The deadline for submissions is Aug. 31, with a goal of artist selection in early September. Artists should plan for the project to commence by mid-September.

The work will be up to the selected artist’s specific vision, but TMC officials say they are looking for something that instills a feeling in the patient that the center is a good place for them at that particular point in their lives.

The goal is always to send people to the least restrictive environment, but the center can provide on a short-term basis what will ideally give people strategies for getting the most out of their lives.

Waldman expects patients will come to the center from places like hospital inpatient beds, emergency rooms, the south-side Crisis Response Center and assisted-living communities.

Waldman does not anticipate the center’s patients being people with a history of serious mental illness. Rather, she expects the patients will be people who are suffering because of age-related issues and need assistance to have a better quality of life.

“Getting old isn’t easy, and the longer we live, really the more coping strategies we acquire. But we also have a lot of losses as we age, not only of people, but of home, finances, memories, and it makes it very, very difficult for older adults to cope,” she said.

“You might be taking care of your wife with Alzheimer’s and you start to get depressed and no one understands why; you stop eating and you don’t care about life. That person will really need some assistance to have quality of life.”
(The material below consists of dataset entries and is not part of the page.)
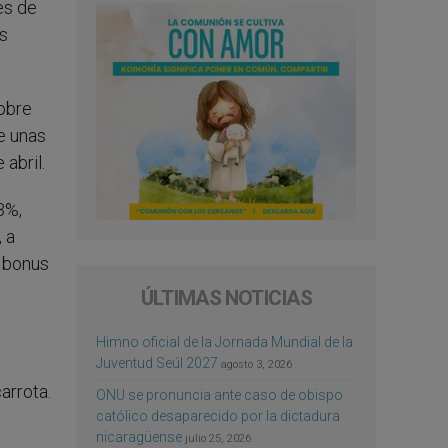
es de
us
sobre
e unas
abril.
3%,
 a
s bonus
ÚLTIMAS NOTICIAS
Himno oficial de la Jornada Mundial de la
Juventud Seúl 2027
agosto 3, 2026
arrota.
ONU se pronuncia ante caso de obispo
católico desaparecido por la dictadura
nicaragüense
julio 25, 2026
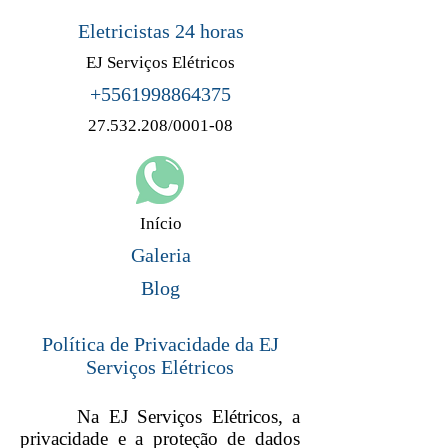
Eletricistas 24 horas
EJ Serviços Elétricos
+5561998864375
27.532.208/0001-08
Início
Galeria
Blog
Política de Privacidade da EJ
Serviços Elétricos
Na EJ Serviços Elétricos, a
privacidade e a proteção de dados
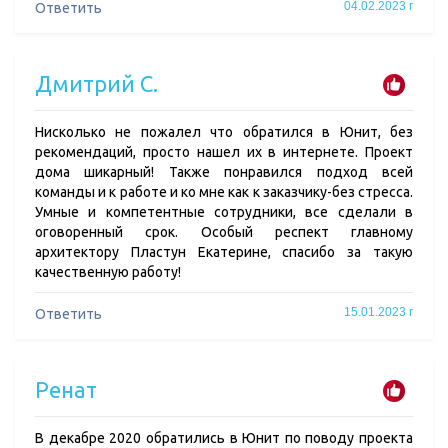
04.02.2023 г
Ответить
Дмитрий С.
Нисколько не пожалел что обратился в Юнит, без
рекомендаций, просто нашел их в интернете. Проект
дома шикарный! Также понравился подход всей
команды и к работе и ко мне как к заказчику-без стресса.
Умные и компетентные сотрудники, все сделали в
оговоренный срок. Особый респект главному
архитектору Пластун Екатерине, спасибо за такую
качественную работу!
15.01.2023 г
Ответить
Ренат
В декабре 2020 обратились в Юнит по поводу проекта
The Handmaker Foundation and Tucson Medical Center received a $3 million challenge grant from the Kalmanovitz Foundation of San Francisco for construction of the new geriatrics center. The other $1.5 million was raised by the Handmaker Foundation.

The mural is part of a focus on healing art at TMC, which has a program to display local art that has a positive emotional effect.

Very abstract art, overly vivid colors and heavy patterns tend to work against a therapeutic environment for a population experiencing anxiety, TMC officials say.

Hospitals have traditionally been sterile environments with little décor, so a focus on artwork is a shift in thinking, said Michael J. Duran, vice president of the TMC Foundation.

“Research shows that art in hospitals is very healing. We want to adorn the hallways with art that will help with a speedy recovery,” Duran said.

“A number of very prominent hospitals we visited are doing this, and we used their programs as models for ours.”

TMC also referenced the work of University of Arizona researcher Dr. Esther Sternberg, who has written about the way that beautiful surroundings can dull the brain’s pain path and contribute to healing.

TMC art consultant Lauren Rabb noted that a significant number of studies show the environment can affect factors like healing time and how much pain medication patients need.

“It’s important that the environment doesn’t work against them,” Rabb said. “I was just talking to our emergency pediatric department about art for one room they have for very agitated patients. We had a long discussion of what photographs to use.”

A photo with a calming view of the sea was selected, she said.

“The hospital has four miles of corridors, so that is about eight miles of walls. There is not a lack of space to put art,” Rabb said. “Our goal is to enhance the space, make it beautiful.”